Overview

prepare_dataset.py is a Python script that handles both downloading and filtering the chess evaluation dataset in a single pass. It streams the dataset from HuggingFace, applies quality filters, and writes the result to a clean CSV file ready for the preprocessing pipeline.

Data Source

The script downloads the mateuszgrzyb/lichess-stockfish-normalized dataset from HuggingFace using the datasets library:

dataset = load_dataset("mateuszgrzyb/lichess-stockfish-normalized", split="train")

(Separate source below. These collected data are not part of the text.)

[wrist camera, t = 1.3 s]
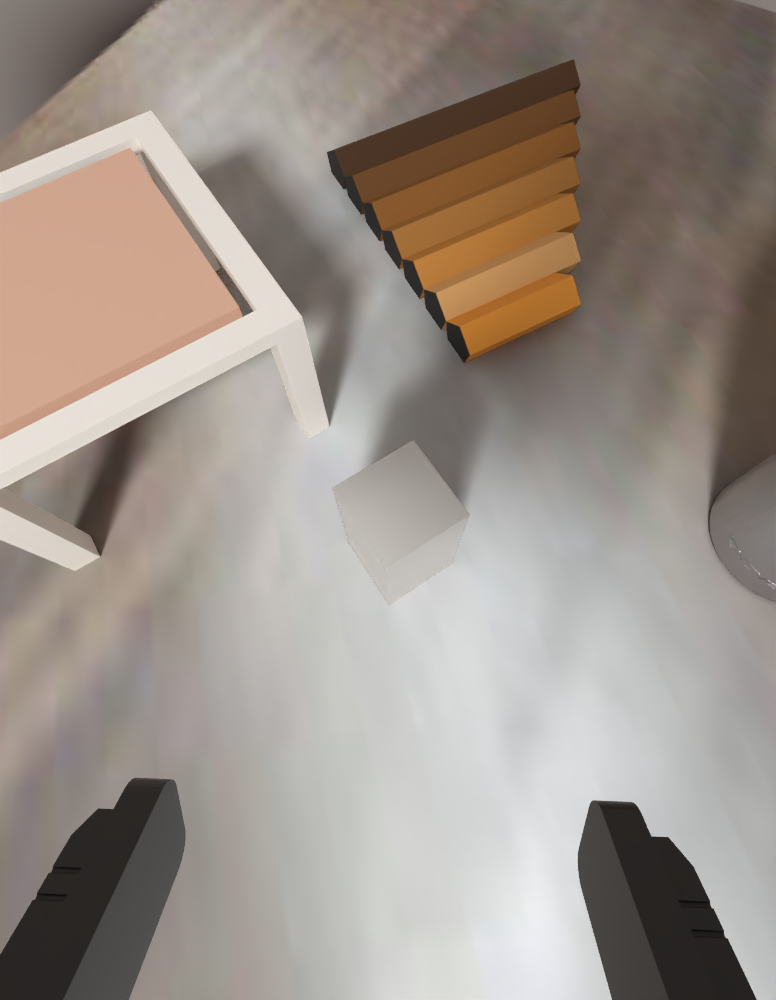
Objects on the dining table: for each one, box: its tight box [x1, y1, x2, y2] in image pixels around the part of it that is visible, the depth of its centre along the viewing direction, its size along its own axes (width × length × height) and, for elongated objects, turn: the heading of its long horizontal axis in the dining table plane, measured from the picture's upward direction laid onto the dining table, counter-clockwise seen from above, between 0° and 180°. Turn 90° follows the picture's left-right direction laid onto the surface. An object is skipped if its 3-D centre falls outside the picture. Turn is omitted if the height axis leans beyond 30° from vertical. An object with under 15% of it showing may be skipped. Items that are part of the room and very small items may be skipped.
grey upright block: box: [332, 440, 470, 605], centre depth 31 cm, size 5×5×10 cm
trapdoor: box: [0, 148, 243, 440], centre depth 30 cm, size 15×15×1 cm
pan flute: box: [327, 60, 581, 363], centre depth 46 cm, size 25×3×25 cm
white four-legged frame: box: [0, 111, 329, 571], centre depth 35 cm, size 20×20×12 cm
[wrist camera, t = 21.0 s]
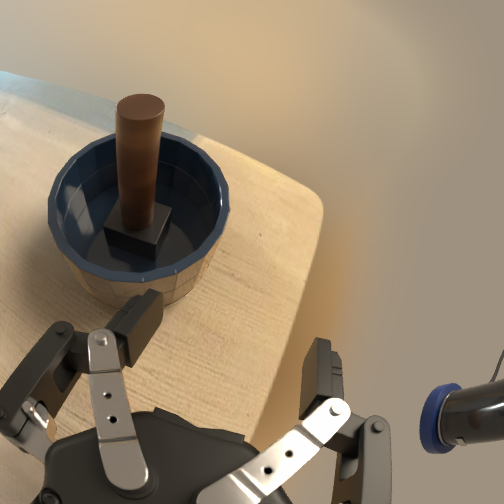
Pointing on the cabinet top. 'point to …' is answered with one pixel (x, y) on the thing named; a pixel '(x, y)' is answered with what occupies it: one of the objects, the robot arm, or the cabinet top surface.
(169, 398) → the cabinet top surface
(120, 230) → the brown cylinder
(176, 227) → the pot
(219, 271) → the cabinet top surface
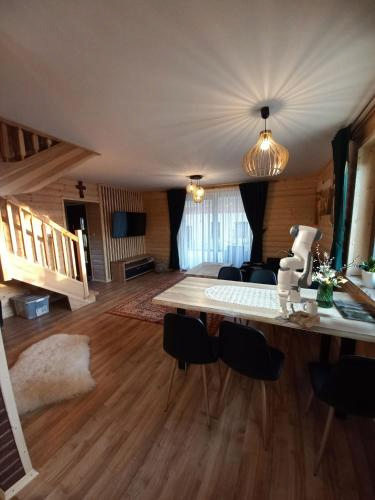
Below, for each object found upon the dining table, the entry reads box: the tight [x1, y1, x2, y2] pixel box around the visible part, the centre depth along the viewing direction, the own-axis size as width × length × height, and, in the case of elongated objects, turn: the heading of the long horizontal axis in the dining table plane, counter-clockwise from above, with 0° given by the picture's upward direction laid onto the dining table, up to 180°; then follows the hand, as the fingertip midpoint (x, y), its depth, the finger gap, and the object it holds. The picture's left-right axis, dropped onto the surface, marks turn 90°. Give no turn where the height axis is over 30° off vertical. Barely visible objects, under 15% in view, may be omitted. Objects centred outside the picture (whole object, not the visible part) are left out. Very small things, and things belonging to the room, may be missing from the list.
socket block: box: [287, 310, 321, 329], centre depth 140 cm, size 14×14×5 cm
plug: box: [278, 305, 290, 319], centre depth 143 cm, size 6×6×9 cm
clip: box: [289, 302, 297, 315], centre depth 145 cm, size 15×3×3 cm, turn 161°
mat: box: [273, 314, 291, 324], centre depth 144 cm, size 8×8×1 cm
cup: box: [302, 300, 319, 316], centre depth 153 cm, size 7×10×9 cm
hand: (283, 309), depth 143 cm, fingers closed on plug, 4 cm apart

The HuggingFace library caches the dataset locally after the first download (~50 GB compressed), so subsequent runs skip the download step entirely.

Filtering

The script applies the following quality filters during processing:

Filter	Condition	Rationale
Minimum depth	depth > 10	Shallow evaluations are unreliable and add noise to training

Positions with a mate score (mate field is not null) are retained and formatted as #N (e.g. #3 for mate-in-3). All other positions use the raw centipawn value.

Output Format

The script writes a two-column CSV file:

fen,eval
rnbqkbnr/pppppppp/8/8/4P3/8/PPPP1PPP/RNBQKBNR b KQkq e3 0 1,35
r1bqkb1r/pppppppp/2n2n2/8/4P3/5N2/PPPP1PPP/RNBQKB1R w KQkq - 2 3,52
...

This CSV is the input for the C++ preprocessing binary which converts the FEN strings into packed binary feature datasets.

Depth Distribution

After processing, the script generates a histogram (depth_histogram.png) showing the distribution of evaluation depths across the filtered dataset. This helps verify that shallow evaluations were correctly removed and that the remaining data has sufficient depth.

Usage

# Install dependencies
pip install datasets tqdm matplotlib
 
# Run the script (downloads on first run, ~50 GB)
cd data
python prepare_dataset.py
 
# Output: chess_dataset.csv + depth_histogram.png

Memory Efficiency

The script processes the dataset in batches of 100,000 rows using dataset.iter(batch_size=100_000), which iterates over the memory-mapped file without loading the entire dataset into RAM. Each batch is filtered, formatted, and flushed to disk immediately, keeping memory usage constant at approximately 200-400 MB regardless of dataset size.